Phishing campaigns target airline consumers seeking business credentials

A series of phishing campaigns is targeting airline consumers with messages crafted to trick victims into handing over personal or business credentials.

A wave string of phishing campaigns is targeting airline consumers with messages crafted to trick victims into handing over personal or business credentials.

The phishing messages pretend to be sent from a travel agency or a someone inside the target firm, they include a weaponized document or embed a malicious link.

“Over the past several weeks, we have seen a combination of attack techniques. One, where an attacker impersonates a travel agency or someone inside a company. Recipients are told an email contains an airline ticket or e-ticket,” explained Asaf Cidon, vice president, content security services at Barracuda Networks. 

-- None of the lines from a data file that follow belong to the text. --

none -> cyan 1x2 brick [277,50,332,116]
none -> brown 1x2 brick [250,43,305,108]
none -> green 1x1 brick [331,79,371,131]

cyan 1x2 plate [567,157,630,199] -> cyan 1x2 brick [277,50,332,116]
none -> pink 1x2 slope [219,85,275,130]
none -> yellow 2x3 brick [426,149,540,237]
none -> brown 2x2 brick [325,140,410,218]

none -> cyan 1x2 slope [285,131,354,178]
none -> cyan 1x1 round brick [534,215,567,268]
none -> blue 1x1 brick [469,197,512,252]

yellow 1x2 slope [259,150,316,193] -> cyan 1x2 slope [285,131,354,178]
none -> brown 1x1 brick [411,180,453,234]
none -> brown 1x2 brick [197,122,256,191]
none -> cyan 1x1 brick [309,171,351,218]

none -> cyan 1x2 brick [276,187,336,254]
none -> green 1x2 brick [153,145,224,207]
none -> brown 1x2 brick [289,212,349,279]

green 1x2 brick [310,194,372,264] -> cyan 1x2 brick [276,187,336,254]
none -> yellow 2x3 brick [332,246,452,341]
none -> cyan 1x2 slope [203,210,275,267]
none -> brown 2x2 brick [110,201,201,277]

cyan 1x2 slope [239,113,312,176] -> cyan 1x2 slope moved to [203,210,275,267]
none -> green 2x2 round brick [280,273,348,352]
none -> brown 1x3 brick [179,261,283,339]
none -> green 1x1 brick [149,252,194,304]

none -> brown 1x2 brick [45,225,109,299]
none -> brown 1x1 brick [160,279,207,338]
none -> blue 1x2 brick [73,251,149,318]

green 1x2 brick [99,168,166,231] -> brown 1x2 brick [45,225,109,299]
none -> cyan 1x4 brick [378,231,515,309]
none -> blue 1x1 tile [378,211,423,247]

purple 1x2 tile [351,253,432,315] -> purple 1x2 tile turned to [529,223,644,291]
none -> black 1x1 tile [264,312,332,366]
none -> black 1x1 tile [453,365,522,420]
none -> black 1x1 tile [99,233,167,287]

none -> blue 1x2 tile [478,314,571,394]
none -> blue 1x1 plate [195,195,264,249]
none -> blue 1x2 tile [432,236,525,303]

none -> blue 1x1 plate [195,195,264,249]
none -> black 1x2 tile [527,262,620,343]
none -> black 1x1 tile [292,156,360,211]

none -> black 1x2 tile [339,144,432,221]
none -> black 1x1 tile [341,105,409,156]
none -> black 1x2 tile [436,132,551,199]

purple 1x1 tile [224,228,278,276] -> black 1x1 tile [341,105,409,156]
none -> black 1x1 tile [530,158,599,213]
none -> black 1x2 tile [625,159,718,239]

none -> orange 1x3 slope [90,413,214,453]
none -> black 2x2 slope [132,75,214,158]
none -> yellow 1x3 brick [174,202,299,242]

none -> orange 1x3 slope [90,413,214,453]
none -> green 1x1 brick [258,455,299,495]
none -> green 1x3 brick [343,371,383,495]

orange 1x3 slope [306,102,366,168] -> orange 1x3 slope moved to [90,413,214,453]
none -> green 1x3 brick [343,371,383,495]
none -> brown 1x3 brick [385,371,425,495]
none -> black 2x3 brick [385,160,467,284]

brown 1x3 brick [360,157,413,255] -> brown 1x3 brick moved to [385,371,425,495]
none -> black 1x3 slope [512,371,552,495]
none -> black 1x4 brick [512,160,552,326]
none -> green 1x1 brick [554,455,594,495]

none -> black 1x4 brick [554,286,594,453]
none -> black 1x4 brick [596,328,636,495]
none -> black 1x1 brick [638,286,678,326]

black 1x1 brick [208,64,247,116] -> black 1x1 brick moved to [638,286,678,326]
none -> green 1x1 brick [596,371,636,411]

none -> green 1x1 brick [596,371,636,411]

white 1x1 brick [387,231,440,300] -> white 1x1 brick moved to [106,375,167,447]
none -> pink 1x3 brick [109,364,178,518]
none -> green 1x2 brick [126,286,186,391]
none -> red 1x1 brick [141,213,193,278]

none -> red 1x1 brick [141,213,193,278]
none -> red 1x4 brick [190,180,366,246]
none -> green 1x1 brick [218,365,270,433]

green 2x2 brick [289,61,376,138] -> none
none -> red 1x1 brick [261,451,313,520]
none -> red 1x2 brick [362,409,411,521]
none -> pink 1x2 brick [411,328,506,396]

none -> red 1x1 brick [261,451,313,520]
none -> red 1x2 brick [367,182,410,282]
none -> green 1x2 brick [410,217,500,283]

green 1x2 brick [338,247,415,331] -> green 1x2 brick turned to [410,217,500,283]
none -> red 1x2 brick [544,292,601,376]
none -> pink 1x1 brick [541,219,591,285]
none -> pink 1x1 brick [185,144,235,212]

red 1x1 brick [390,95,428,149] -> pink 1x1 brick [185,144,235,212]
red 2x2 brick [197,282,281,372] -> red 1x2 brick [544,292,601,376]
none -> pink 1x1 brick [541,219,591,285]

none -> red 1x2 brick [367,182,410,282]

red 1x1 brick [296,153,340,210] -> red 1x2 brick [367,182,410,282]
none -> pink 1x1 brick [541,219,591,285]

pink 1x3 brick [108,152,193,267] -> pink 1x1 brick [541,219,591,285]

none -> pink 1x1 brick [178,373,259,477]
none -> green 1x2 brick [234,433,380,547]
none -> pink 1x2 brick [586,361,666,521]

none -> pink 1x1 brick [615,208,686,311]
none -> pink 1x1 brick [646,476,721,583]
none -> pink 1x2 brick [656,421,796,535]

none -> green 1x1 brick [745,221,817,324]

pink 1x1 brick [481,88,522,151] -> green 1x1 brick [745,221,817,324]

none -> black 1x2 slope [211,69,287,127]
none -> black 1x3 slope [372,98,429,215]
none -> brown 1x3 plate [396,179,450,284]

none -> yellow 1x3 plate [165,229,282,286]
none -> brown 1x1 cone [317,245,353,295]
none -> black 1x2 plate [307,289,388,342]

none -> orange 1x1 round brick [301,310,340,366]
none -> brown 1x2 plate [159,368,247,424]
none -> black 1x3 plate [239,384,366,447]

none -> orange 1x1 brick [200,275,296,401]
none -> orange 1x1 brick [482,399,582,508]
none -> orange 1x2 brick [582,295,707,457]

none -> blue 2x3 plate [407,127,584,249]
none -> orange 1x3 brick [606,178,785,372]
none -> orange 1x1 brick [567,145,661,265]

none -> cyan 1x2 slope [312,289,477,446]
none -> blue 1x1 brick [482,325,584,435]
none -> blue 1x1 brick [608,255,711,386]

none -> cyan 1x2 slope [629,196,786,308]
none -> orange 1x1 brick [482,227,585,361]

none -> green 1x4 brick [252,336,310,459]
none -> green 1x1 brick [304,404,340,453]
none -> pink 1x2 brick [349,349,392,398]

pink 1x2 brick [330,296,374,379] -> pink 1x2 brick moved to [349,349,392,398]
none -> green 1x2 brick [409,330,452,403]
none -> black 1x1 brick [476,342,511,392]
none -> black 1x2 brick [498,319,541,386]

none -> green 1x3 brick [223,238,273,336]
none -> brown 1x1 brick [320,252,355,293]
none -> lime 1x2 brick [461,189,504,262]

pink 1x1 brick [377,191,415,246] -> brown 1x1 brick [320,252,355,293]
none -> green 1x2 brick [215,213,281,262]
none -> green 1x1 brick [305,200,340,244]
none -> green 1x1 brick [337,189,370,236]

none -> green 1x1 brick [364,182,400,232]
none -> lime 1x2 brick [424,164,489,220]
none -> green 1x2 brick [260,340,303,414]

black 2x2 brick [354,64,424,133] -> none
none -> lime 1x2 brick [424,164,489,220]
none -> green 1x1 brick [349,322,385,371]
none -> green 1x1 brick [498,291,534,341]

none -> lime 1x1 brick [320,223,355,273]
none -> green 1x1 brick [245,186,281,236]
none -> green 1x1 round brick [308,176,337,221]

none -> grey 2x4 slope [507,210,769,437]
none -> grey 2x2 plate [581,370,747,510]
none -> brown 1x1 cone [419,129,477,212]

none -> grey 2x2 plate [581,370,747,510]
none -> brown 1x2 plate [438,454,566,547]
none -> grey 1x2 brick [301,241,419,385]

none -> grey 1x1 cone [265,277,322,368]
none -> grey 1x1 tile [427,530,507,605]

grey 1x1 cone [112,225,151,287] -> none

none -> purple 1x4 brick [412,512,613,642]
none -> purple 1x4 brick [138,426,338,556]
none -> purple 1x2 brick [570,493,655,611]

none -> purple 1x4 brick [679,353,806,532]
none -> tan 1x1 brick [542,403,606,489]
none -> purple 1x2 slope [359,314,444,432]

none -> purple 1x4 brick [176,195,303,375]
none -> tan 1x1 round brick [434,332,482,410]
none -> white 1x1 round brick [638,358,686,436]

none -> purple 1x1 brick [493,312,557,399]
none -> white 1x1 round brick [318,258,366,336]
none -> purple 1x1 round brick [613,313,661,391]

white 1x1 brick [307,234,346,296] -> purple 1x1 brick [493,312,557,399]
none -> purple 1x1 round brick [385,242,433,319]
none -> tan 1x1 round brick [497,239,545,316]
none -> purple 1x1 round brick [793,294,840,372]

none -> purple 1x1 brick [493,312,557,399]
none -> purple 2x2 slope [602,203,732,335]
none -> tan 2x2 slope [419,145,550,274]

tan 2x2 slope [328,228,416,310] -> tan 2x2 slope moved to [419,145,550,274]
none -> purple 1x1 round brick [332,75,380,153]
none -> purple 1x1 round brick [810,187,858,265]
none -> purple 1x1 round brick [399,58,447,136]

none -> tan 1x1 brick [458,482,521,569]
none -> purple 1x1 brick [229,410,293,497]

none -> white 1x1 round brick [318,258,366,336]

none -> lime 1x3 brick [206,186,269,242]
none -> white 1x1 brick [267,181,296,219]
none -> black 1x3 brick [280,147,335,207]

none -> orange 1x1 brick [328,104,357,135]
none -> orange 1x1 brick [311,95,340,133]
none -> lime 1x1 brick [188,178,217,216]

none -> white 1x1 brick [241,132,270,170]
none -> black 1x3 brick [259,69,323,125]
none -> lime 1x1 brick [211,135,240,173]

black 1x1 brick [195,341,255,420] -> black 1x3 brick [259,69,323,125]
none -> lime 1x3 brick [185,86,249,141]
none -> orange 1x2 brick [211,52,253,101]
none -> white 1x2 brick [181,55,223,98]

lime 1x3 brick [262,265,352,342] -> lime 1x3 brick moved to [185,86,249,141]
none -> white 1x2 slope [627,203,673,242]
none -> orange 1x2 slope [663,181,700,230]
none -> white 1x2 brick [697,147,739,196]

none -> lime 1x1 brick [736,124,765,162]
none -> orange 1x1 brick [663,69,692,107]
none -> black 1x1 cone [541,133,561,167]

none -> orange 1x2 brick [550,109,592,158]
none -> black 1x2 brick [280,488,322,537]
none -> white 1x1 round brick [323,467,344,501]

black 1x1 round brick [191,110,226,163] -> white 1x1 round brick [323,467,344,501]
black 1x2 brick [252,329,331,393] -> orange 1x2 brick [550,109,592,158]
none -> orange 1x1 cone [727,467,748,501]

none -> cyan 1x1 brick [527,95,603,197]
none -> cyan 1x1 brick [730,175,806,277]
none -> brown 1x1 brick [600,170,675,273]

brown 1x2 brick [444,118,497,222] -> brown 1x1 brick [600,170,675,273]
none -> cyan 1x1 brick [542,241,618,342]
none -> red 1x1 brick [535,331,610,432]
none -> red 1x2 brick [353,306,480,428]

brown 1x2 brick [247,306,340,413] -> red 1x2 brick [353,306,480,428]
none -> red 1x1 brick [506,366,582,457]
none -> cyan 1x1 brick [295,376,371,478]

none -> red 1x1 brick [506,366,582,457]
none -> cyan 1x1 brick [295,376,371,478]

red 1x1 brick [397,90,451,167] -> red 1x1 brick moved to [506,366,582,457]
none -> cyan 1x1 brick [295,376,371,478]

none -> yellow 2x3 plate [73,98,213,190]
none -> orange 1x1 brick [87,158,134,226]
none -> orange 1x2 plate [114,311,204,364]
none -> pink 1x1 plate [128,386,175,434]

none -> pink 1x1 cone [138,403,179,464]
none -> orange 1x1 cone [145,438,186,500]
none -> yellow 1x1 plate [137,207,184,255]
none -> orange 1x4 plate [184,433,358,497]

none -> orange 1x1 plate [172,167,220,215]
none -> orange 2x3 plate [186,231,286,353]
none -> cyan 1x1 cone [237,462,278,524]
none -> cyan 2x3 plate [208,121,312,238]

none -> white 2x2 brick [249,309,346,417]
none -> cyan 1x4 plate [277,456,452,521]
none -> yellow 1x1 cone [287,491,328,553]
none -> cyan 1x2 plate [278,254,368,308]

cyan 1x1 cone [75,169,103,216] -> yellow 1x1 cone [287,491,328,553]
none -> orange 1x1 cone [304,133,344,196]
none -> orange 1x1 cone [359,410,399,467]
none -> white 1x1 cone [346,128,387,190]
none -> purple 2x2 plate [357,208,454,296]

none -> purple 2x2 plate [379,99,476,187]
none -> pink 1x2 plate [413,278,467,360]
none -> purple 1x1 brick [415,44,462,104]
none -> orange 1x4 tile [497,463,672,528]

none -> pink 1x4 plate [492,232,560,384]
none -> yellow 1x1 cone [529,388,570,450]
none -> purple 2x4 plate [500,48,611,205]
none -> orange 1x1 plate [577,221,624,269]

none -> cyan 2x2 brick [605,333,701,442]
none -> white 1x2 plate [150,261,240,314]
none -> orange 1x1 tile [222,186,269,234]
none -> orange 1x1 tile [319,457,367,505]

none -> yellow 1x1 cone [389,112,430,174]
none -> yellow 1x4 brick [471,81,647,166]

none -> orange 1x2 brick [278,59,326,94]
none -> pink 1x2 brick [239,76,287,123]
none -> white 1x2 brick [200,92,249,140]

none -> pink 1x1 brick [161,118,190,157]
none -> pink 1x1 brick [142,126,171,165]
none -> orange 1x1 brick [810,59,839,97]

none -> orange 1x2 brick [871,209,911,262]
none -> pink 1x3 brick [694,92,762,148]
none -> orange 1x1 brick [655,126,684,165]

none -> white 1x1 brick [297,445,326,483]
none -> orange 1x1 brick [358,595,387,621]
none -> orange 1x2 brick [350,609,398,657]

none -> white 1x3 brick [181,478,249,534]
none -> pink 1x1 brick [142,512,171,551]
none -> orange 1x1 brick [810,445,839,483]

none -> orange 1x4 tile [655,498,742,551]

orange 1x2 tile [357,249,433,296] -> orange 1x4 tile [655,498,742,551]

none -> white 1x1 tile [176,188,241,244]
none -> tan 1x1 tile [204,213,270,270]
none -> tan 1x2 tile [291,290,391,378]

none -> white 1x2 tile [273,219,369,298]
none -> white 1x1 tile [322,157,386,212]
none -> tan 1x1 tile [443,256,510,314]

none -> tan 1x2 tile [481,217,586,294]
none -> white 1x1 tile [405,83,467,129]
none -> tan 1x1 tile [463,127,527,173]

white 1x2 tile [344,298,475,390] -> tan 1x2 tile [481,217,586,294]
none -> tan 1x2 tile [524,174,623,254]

According to Barracuda Networks, aviation-themed phishing attacks contain links to spoofed airline sites, threat actors personalize the phishing page in a way to trick victims into providing business information.

The attackers show a deep knowledge of the targets, hackers are targeting logistic, manufacturing and shipping industries.

“It’s clear there is some degree of advanced reconnaissance that takes place before targeting individuals within these companies,” Cidon added.

Recently the U.S. Computer Emergency Readiness Team issued an alert of phishing campaigns targeting airline consumers.

“US-CERT has received reports of email-based phishing campaigns targeting airline consumers. Systems infected through phishing campaigns act as an entry point for attackers to gain access to sensitive business or personal information.” reads the US-CERT warning.

“US-CERT encourages users and administrators to review an airline Security Advisory(link is external) and US-CERT’s Security Tip ST04-014 for more information on phishing attacks.”

The US-CERT specifically references the security advisory published by Delta Air Lines that warned its consumers of fraudulent activities.

“Delta has received reports of attempts by parties not affiliated with us to fraudulently gather customer information in a number of ways including: fraudulent emails, social media sites, postcards, Gift Card promotional websites claiming to be from Delta Air Lines and letters or prize notifications promising free travel,” states the Delta Air Lines warning.

Barracuda confirmed that these campaigns have a high success rate:

“Our analysis shows that for the airline phishing attack, attackers are successful over 90 percent of the time in getting employees to open airline impersonation emails,” concluded Cidon. “This is one of the highest success rates for phishing attacks.”